洋服にしてもプチプラに代表されるように、安い洋服を短期間で着まわす文化が定着してきているように思う。少しでも破れたりしたら捨ててすぐ次の服へ、そんなふうに思っていた。

それが、縫製の仕事を始めて意識が少し変わった。
お客様の年齢層がわからないが、洋服の修理の依頼がこんなにあるなんてびっくりした。新しい洋服の裾上げやお直しもたくさんあるが、それ以上に破れたりほつれたりした洋服やセーター、布団、かばんなどの修理の商品がたくさんあった。

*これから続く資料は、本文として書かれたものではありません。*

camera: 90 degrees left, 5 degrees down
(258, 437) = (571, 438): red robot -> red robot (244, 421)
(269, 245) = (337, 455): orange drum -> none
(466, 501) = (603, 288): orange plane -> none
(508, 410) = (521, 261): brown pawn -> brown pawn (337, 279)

狭い工場に修理依頼の商品が入った紙袋がひしめき合っている。
しかも、これ買いなおした方が早いのでは?と思うようなたくさん修理が必要な洋服もある。ものを大切にするということを改めて考えさせられた。
印象的だったのは孫が作ってくれた洋服をお直しに出してきたおばあちゃんの話だ。孫が作ってくれたものだからどうしても捨てられない、何年も前のものでだいぶ修理をしないといけなかったが、思い出だから捨てられないという依頼。

このようなたくさんの洋服の修理を担うのが、私が勤める工場の縫製の仕事。これは技術がないとできない。
技術プラス着る人のことを考えて、少しでも元通りにするために手間は惜しまない。例えばカッターシャツの一番上のボタンがなくなっていたとすると、似たようなボタンはあるが同じものがない場合は、一番下のボタン(シャツインすれば隠れる場所)をわざわざ外し、一番上につけ、似たボタンは一番下につける。ボタン1つつければいいところを2つつける手間のかけようだ。
着る人のことを考えてのこと。今までそんなこと考えたことなかったからこの気遣いにびっくりしたとともに、手間暇かかる大変な仕事だと感じた。洋服が違えば、修理の仕方も洋服の数と同じだけ違うということ。
経験がものをいう仕事。

ものを大切にする文化はまだ消えていないことがわかった気がする。
教員を辞めて気がついたことの一つ。